GOAL OF THE EXERCISE
Every entry in the data that follows should come back exactly, pictures aside.

━━━━━━━━━━━━━━━━━━━━

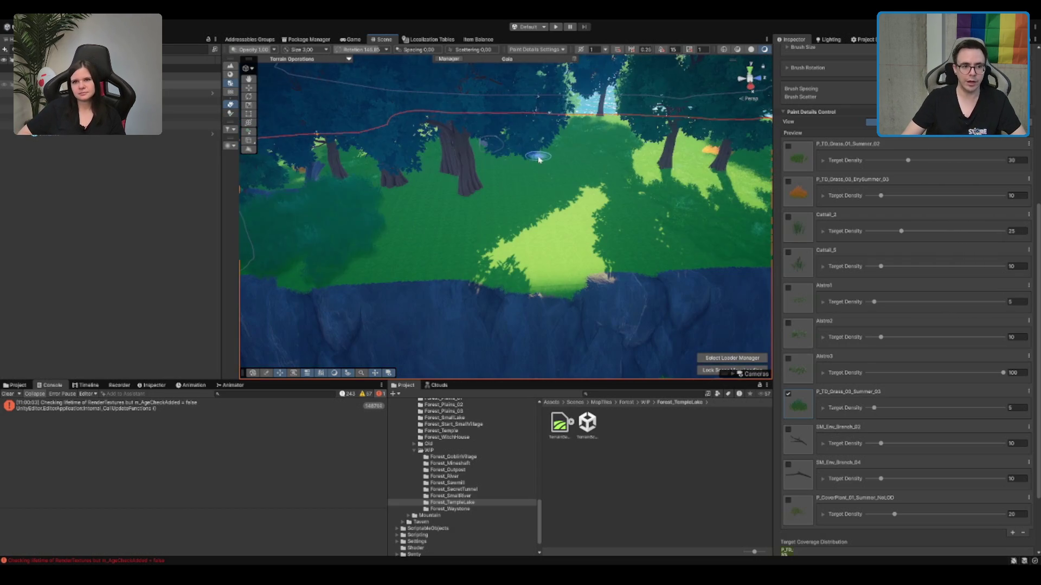
# Step: Paint dense grass over the sunlit clearing
pyautogui.moveTo(434, 193)
pyautogui.mouseDown()
pyautogui.moveTo(395, 214)
pyautogui.moveTo(436, 239)
pyautogui.moveTo(578, 250)
pyautogui.moveTo(516, 174)
pyautogui.moveTo(430, 216)
pyautogui.moveTo(488, 208)
pyautogui.mouseUp()
pyautogui.press('Right')
pyautogui.scroll(-2, 489, 208)
pyautogui.scroll(5, 488, 244)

━━━━━━━━━━━━━━━━━━━━

REPLY TO THE EXERCISE
# Step: Paint dense grass over the sunlit clearing
pyautogui.moveTo(434, 193)
pyautogui.mouseDown()
pyautogui.moveTo(395, 214)
pyautogui.moveTo(436, 239)
pyautogui.moveTo(578, 250)
pyautogui.moveTo(516, 174)
pyautogui.moveTo(430, 216)
pyautogui.moveTo(488, 208)
pyautogui.mouseUp()
pyautogui.press('Right')
pyautogui.scroll(-2, 489, 208)
pyautogui.scroll(5, 488, 244)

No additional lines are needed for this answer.